Let $H^1_0(\Omega)$ be the closure in the $H^1(\Omega)$ norm of the subspace $C^\infty_c(\Omega)$.
Let $u\in C(\Omega)\cap H^1_0(\Omega)$ such that $D:=\{x\in\Omega\ |\ u(x)>0\}\neq\emptyset$.
Then $D$ is a non-empty open subset of $\mathbb{R}^N$ and so it makes sense to talk about $H^1(D)$ and $H^1_0(D)$.
Is it true that $u|_D\in H^1_0(D)$? I.e.: does there exist a sequence $(\varphi_n)_{n\in\mathbb{N}}\subset C^\infty_c(D)$ such that $\|u|_D-\varphi_n\|_{H^1(D)}\to0,n\rightarrow\infty$? If not, what about if $\partial\Omega$ is smooth or maybe if we require further regularity on $u$?
Yes, this is true in general. The idea is to consider the sequence of functions, $$u_{\varepsilon} = (u-\varepsilon)_+ = \max\{u-\varepsilon,0\} \in H^1_0(\Omega)$$ and approximate these by functions in $C^{\infty}_c(D).$ If $\Omega$ is bounded, the support of each $\operatorname{supp} v_{\varepsilon}$ is compactly contained in $\Omega,$ so we can mollify each to obtain elements in $C^{\infty}_c(D).$ The general case will require an additional cutoff argument.

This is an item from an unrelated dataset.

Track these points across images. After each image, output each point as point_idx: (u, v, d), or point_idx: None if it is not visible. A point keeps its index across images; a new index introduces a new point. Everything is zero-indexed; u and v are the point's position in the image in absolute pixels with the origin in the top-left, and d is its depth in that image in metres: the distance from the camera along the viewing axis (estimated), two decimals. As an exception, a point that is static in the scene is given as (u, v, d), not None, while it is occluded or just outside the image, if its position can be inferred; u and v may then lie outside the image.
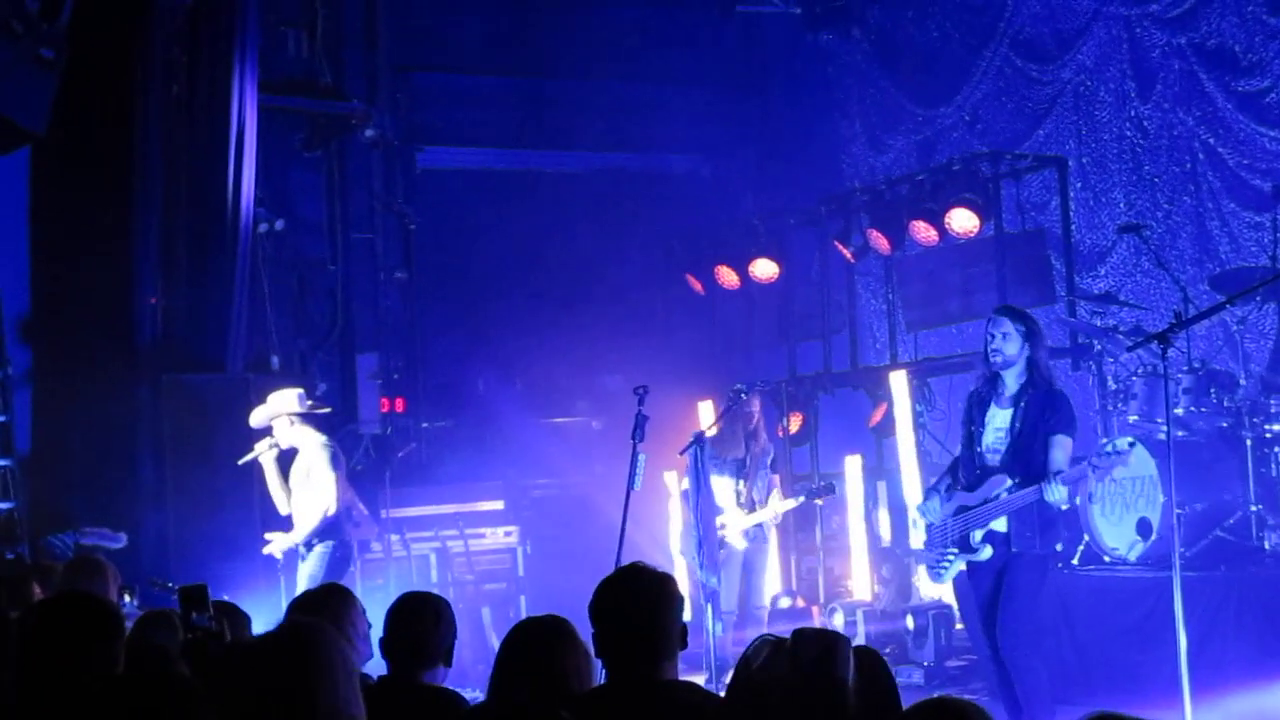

Let $\chi_{1/\varepsilon} \in C^{\infty}_c(B_{1+1/\varepsilon})$ be a cutoff such that $\chi_{1/\varepsilon} \equiv 1$ in $B_{1/\varepsilon}$ and $|\nabla\chi_{1/\varepsilon}| \leq 2$ everywhere. Put $v_{\varepsilon} = u_{\varepsilon}\chi_{1/\varepsilon},$ so one can check that $v_{\varepsilon} \rightarrow u$ in $H^1(D)$ as $\varepsilon \rightarrow 0.$ Now $K_{\varepsilon} = \operatorname{supp} v_{\varepsilon} \subset \Omega$ is compact, by continuity of each $v_{\varepsilon}$ and as $K_{\varepsilon} \cap \partial\Omega = \emptyset.$ Hence the mollification $v_{\varepsilon} \ast \eta_{\delta}$ lies in $C^{\infty}_c(\Omega)$ provided $\delta < \delta_0(\varepsilon).$ Taking $\delta = \delta_0(\varepsilon)/2$ and letting $\varepsilon \rightarrow 0$ gives a sequence of $C^{\infty}_c(D)$ functions converging to $u.$ Hence $u \in H^1_0(D).$